At a public housing complex in Melbourne, Australia, police officers block off access roads, clashing with people resisting the total lockdown at the buildings.
"You're hurting her!" someone yells as officers pin one woman to the ground.
The anger comes after the government in Victoria state gave residents at the complex just a one-hour warning they'd be keeping everyone inside from leaving until they could test every resident for coronavirus.
The buildings have become a hotspot for the virus in recent days.

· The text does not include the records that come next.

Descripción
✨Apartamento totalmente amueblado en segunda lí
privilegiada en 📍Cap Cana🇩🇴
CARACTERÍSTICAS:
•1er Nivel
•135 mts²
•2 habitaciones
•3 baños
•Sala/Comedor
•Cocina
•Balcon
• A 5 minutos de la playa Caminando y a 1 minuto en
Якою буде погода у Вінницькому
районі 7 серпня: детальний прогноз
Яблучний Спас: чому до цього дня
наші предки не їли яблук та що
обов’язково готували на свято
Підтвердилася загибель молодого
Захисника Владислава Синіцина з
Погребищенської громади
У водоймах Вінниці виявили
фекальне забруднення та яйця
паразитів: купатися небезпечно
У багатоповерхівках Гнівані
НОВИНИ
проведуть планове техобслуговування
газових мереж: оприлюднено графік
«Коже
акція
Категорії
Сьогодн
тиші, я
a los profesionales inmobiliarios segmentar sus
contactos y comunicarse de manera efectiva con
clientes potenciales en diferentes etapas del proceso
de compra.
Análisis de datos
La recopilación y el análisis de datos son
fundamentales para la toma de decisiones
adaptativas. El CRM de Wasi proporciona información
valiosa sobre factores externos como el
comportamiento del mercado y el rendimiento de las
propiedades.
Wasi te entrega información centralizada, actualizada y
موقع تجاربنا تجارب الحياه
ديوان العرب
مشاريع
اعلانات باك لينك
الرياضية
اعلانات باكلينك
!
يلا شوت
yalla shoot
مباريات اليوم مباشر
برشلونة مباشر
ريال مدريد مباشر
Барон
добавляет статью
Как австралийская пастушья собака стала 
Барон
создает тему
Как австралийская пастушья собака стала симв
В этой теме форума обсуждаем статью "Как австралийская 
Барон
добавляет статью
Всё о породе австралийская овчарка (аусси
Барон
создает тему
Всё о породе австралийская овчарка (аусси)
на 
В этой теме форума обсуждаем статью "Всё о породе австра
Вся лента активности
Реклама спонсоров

During the lockdown, crews are bringing bags of essential goods to the residents. The premier in Victoria, Daniel Andrews, announced residents won't have to pay rent for two weeks and will get so-called "hardship payments."
As cases rise in Melbourne, a softer lockdown is extending to the whole city again. Residents will only be allowed to leave their homes for essential trips like work or school, to get or give health care, or to get exercise.
"There is simply no alternative other than thousands and thousands of cases," Andrews told reporters.
The state reported a rise of nearly 200 cases Monday, a huge number for a state that has seen just over 2,800 cases since the start of the pandemic. Victoria has recorded 22 deaths as a result of COVID-19.
But the swift and sweeping lockdown measures are a contrast to the U.S., where the spread of the coronavirus is out of control and comprises millions of cases.
"I do think that the international community has seen how quickly this can get out of control," said Divya Siddarth, a research fellow on a Harvard team regularly publishing recommendations for mitigating the pandemic. "Some of those countries had experience with other pandemics, right, like MERS and SARS," she said. "I think Australia has definitely taken those lessons into account."
By contrast, in Colorado, a state similar in size and population to Victoria, restaurants are able to serve customers on-site at limited capacity, and the health department recently announced pre-season sporting events could resume.
Colorado has more than 34,000 cases of the virus and 1,542 deaths.
In Australia, the border between Victoria and the neighboring state of New South Wales, home to Sydney, is closed. Officials worry community spread in Victoria, a relatively new development, will worsen the outbreak nationwide.
"It's a new part of the pandemic and, as such, it requires a new type of response," New South Wales Premier Gladys Berejiklian said Monday.
"One of the things that we recommended in our paper called local targets is this kind of internal restriction, which we will need to do because the U.S. is not at the same place across the board in terms of where cases are at," Siddarth said. But the confines of our national norms have shifted. Siddarth argues our comfort zone needs to shift, too.
"This idea of internally restricting borders, it's not who we, normally, are as a country," she said. "[But] that kind of internal structure is going to be important, and I think that's one big piece of how Australia is trying to deal with this problem."
As a country, Australia still has fewer than 9,000 cases of the coronavirus, a far cry from the nearly 3 million in the United States, a place that has struggled to mitigate spread and entirely failed to contain it.
"We can suppress this," Siddarth said. "There's no mitigating the harm of not doing anything. We simply have to suppress this disease."
In Melbourne, leaders are aggressively trying to keep the coronavirus from getting worse, even if it means locking down a public housing complex an hour after announcing the move.
The city-wide lockdown is set to last at least six weeks.